The purpose of this paper is to develop knowledge about the nature of student assessment practice in entrepreneurship education.
This paper introduces general assessment practice issues and highlights key considerations. It explains prior research on assessment practice in entrepreneurship education and argues that there is too little empirical research on the subject. Finally, it outlines a typology of entrepreneurship education that highlights variation between different: forms; learning outcomes; subjects; and, possible methods of assessment practice. The methodology for the study gathers data from course outlines (syllabi) and explains how these were collected and analysed.
The results show that educational practice in entrepreneurship education continues to be dominated by the “About” form and highlight that there are different cultures of assessment practice in the UK and the USA. The paper finds compelling evidence that different forms are using assessment in different ways.
This paper identifies that there have been few studies exploring assessment practice in entrepreneurship education and argues that further research is required in this area. It also highlights a need for a focus on assessment practice in disciplines beyond the business school.

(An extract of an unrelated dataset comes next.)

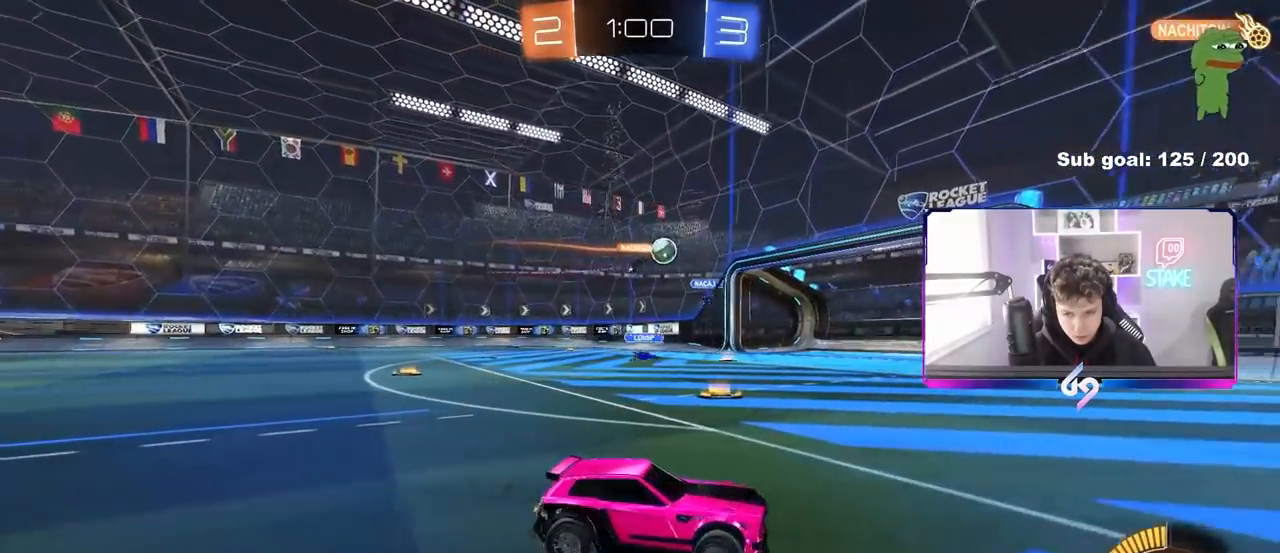
{"keys": ["a", "w"], "mouse": [], "mouse_move": "still", "events": [[283, "d", "up"], [417, "a", "down"]]}
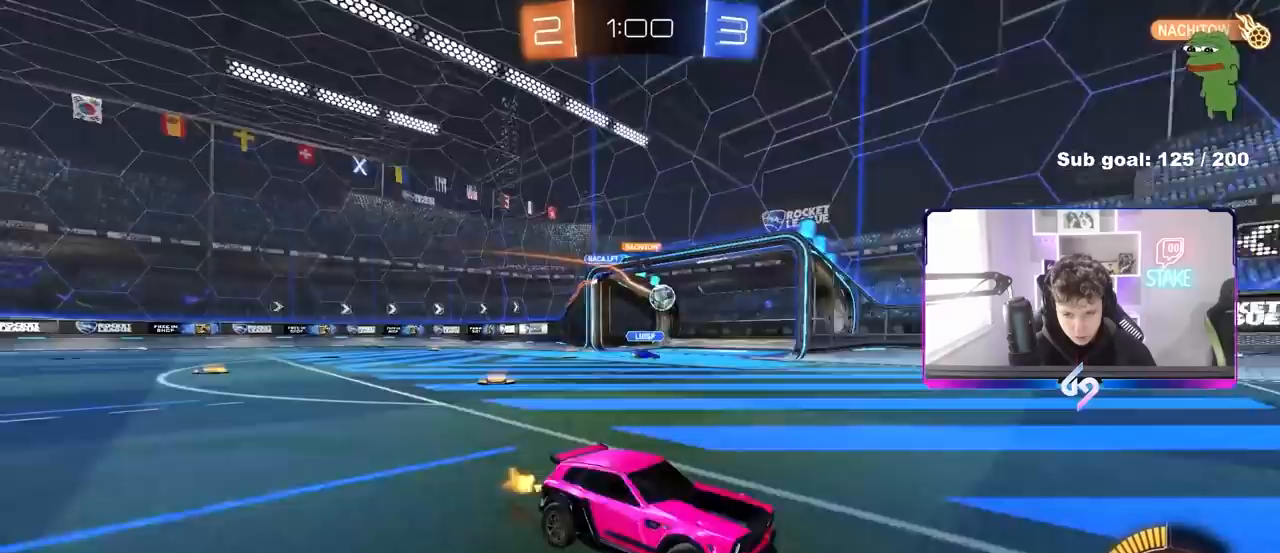
{"keys": ["a"], "mouse": [], "mouse_move": "still", "events": [[67, "shift", "down"], [150, "shift", "up"], [433, "w", "up"]]}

The work demonstrates that further research could explore other stakeholders in the assessment process and seek to understand how these external assessors affect student learning.
In conclusion, the paper highlights that assessment generally needs to become more innovative, more reflective in nature and include more stakeholders in the process.
Understanding is enhanced because the paper explores what entrepreneurship educators actually “do” when they assess entrepreneurship education and, therefore, the research moves beyond prescriptive accounts and provides a detailed understanding of actual practice.